(Records for processing)
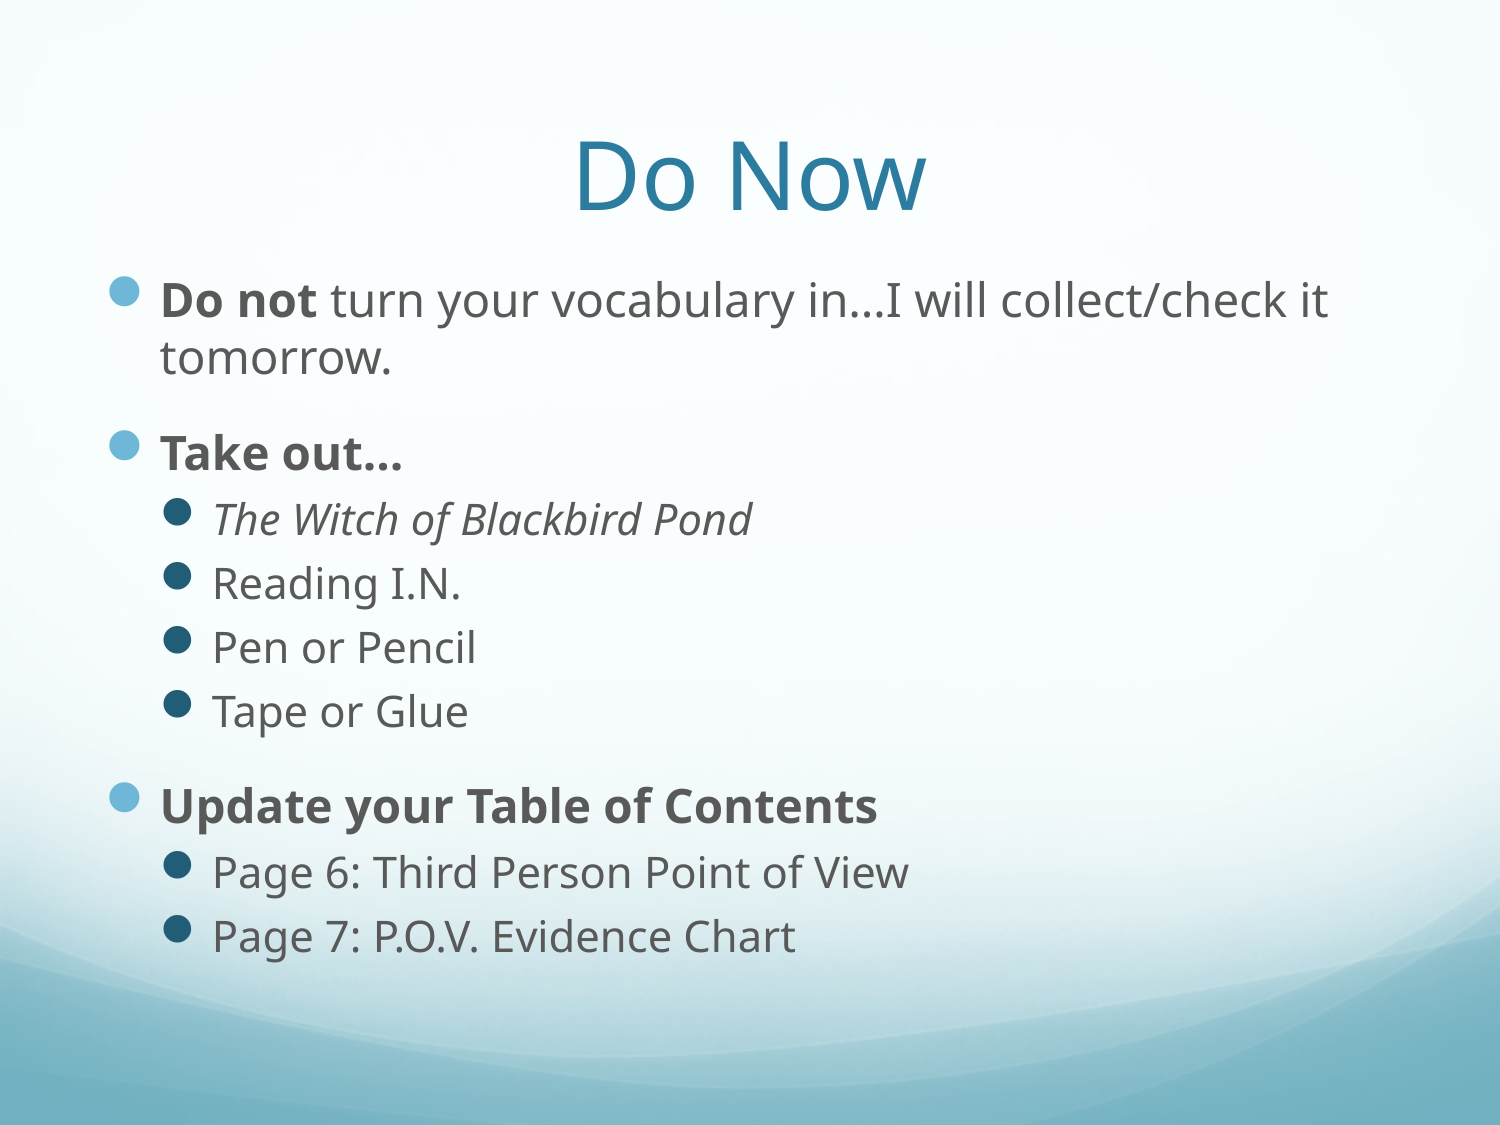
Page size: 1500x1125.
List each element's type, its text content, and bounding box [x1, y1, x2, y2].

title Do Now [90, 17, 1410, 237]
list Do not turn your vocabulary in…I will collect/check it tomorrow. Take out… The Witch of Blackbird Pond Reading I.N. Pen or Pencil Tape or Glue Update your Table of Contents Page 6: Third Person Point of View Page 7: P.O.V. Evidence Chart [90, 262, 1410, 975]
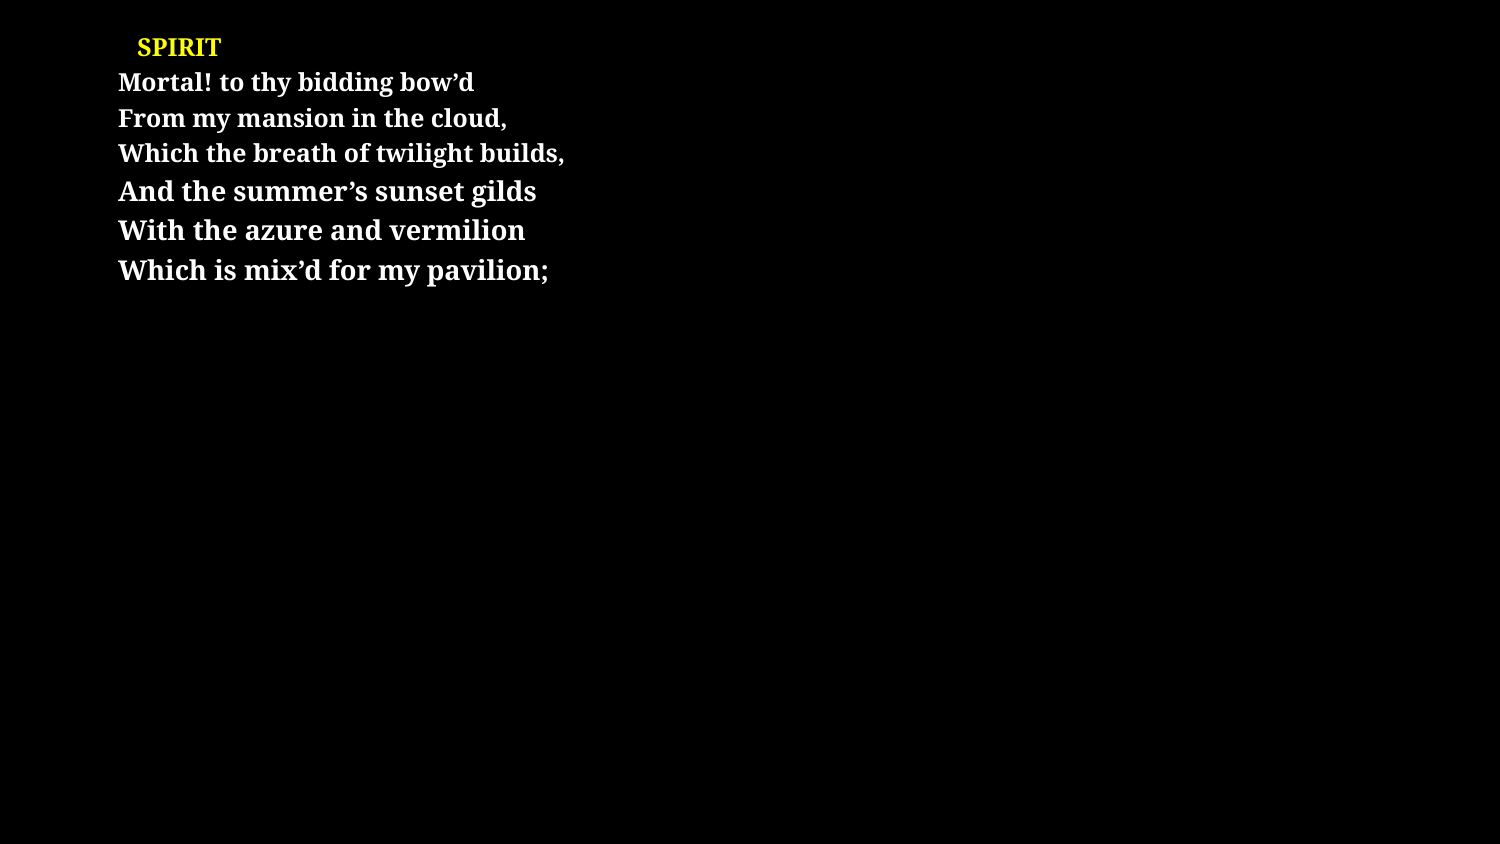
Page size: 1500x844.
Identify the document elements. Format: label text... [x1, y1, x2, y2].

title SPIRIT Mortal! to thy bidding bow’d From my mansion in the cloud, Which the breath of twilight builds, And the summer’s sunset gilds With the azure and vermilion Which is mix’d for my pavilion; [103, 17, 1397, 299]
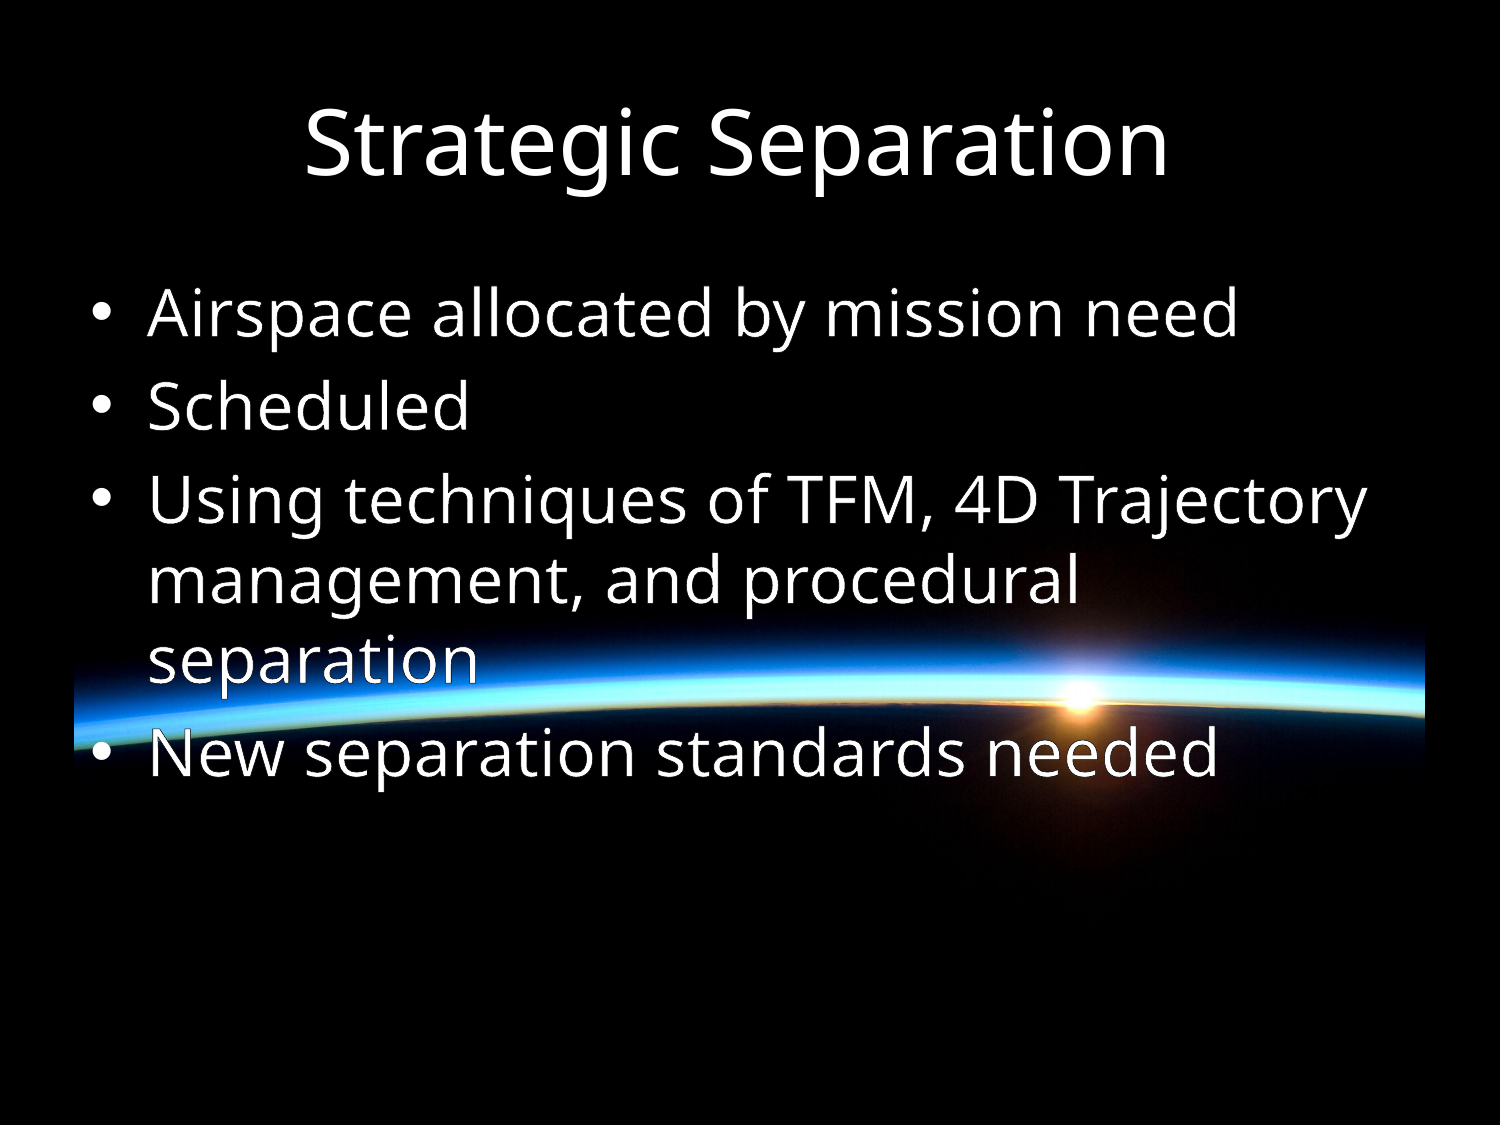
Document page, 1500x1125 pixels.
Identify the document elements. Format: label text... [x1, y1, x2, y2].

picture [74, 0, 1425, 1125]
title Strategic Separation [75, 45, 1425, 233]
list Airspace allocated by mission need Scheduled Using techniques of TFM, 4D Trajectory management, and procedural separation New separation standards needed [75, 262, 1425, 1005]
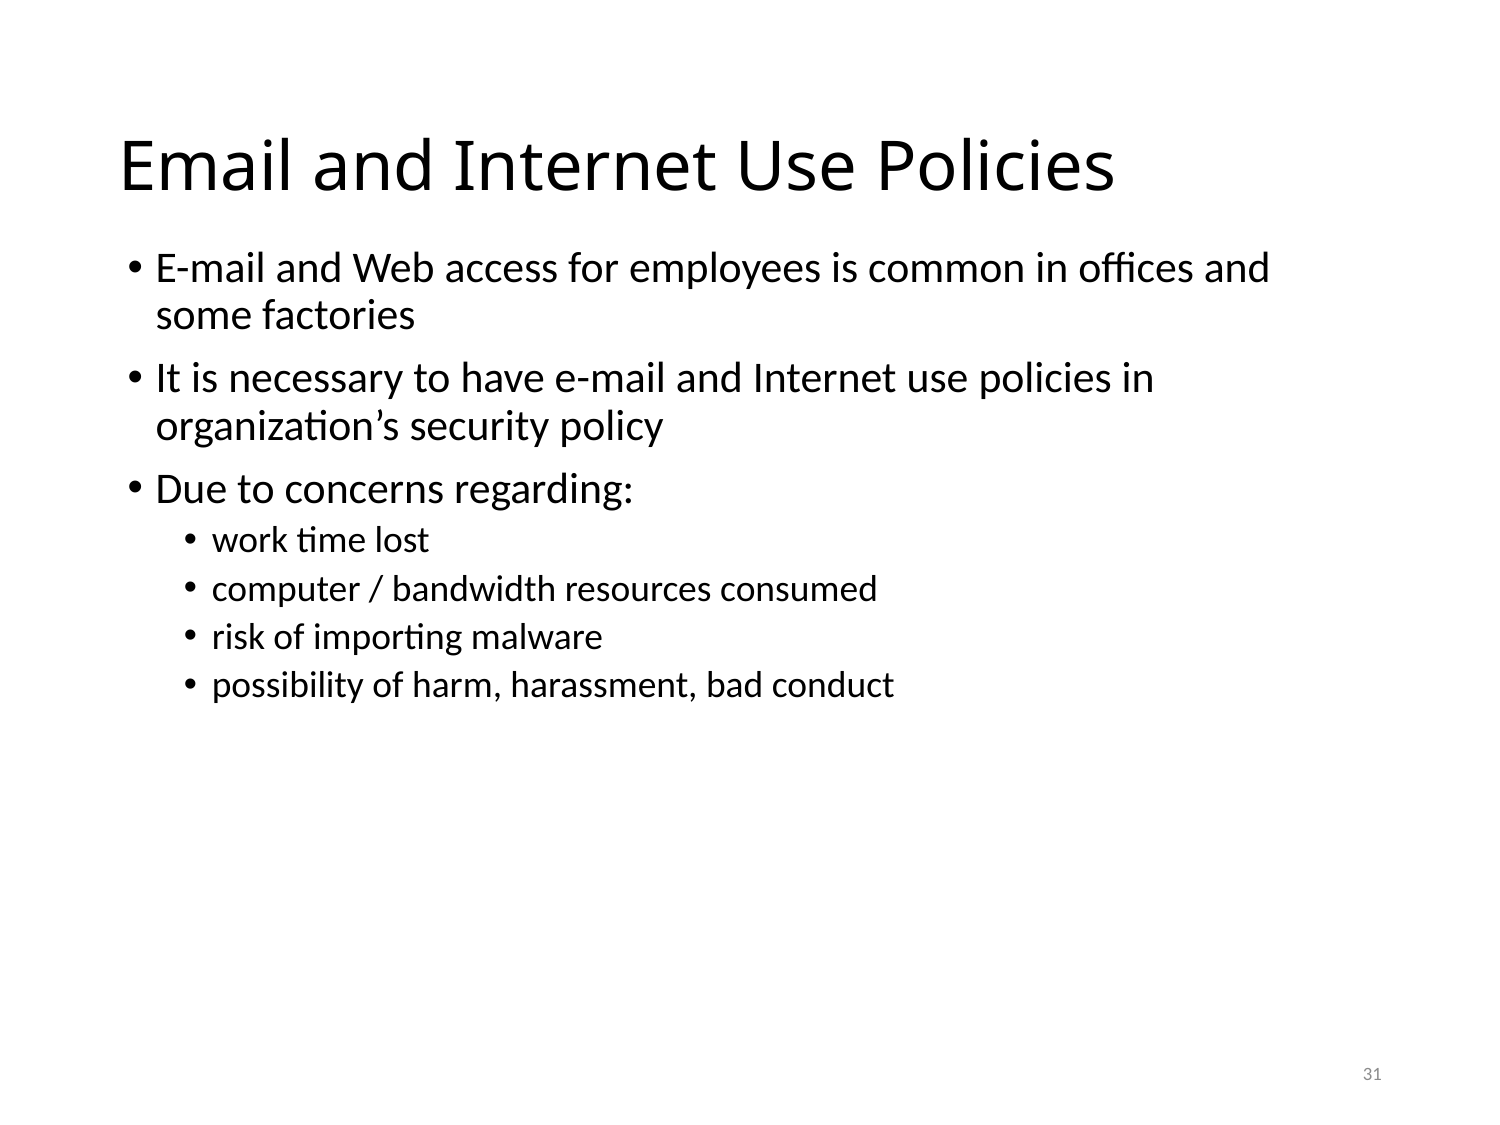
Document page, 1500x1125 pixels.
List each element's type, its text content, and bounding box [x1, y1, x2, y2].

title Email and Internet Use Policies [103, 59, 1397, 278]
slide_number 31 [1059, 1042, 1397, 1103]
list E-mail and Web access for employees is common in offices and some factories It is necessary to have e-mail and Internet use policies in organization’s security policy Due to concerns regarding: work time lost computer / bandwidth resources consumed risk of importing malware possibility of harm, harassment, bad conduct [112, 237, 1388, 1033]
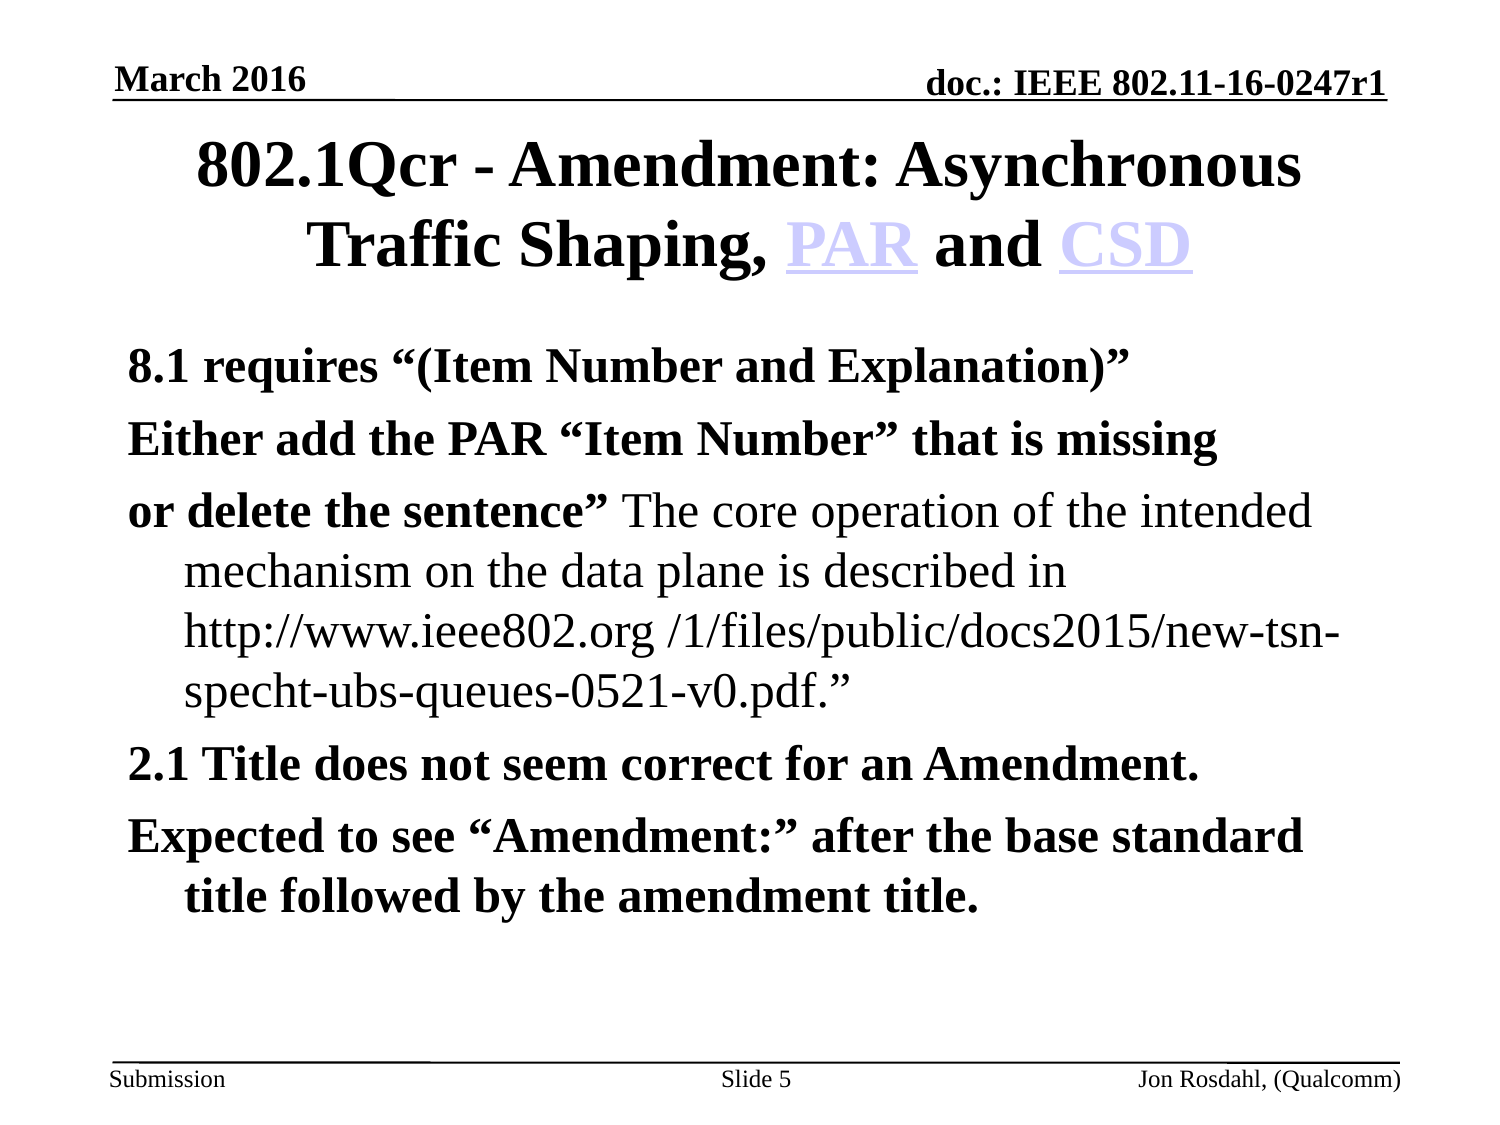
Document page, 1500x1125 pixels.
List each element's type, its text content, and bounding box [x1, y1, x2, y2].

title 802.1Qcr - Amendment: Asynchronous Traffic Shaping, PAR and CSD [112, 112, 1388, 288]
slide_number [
(End Records for processing)
* _Problem to solve_
Your answer is all of the records restated word for word, pictures excluded.

* _Completed task_
Page size: 1500x1125.
List each element's type, its text content, and bounding box [x1, y1, x2, y2].

title Do Now [90, 17, 1410, 237]
list Do not turn your vocabulary in…I will collect/check it tomorrow. Take out… The Witch of Blackbird Pond Reading I.N. Pen or Pencil Tape or Glue Update your Table of Contents Page 6: Third Person Point of View Page 7: P.O.V. Evidence Chart [90, 262, 1410, 975]
Page size: 1500x844.
Identify the document elements. Format: label text... [x1, y1, x2, y2].

title SPIRIT Mortal! to thy bidding bow’d From my mansion in the cloud, Which the breath of twilight builds, And the summer’s sunset gilds With the azure and vermilion Which is mix’d for my pavilion; [103, 17, 1397, 299]
Document page, 1500x1125 pixels.
Identify the document elements. Format: label text... [x1, y1, x2, y2].

picture [74, 0, 1425, 1125]
title Strategic Separation [75, 45, 1425, 233]
list Airspace allocated by mission need Scheduled Using techniques of TFM, 4D Trajectory management, and procedural separation New separation standards needed [75, 262, 1425, 1005]
Document page, 1500x1125 pixels.
List each element's type, its text content, and bounding box [x1, y1, x2, y2].

title Email and Internet Use Policies [103, 59, 1397, 278]
slide_number 31 [1059, 1042, 1397, 1103]
list E-mail and Web access for employees is common in offices and some factories It is necessary to have e-mail and Internet use policies in organization’s security policy Due to concerns regarding: work time lost computer / bandwidth resources consumed risk of importing malware possibility of harm, harassment, bad conduct [112, 237, 1388, 1033]
Document page, 1500x1125 pixels.
List each element's type, its text content, and bounding box [x1, y1, x2, y2].

title 802.1Qcr - Amendment: Asynchronous Traffic Shaping, PAR and CSD [112, 112, 1388, 288]
slide_number [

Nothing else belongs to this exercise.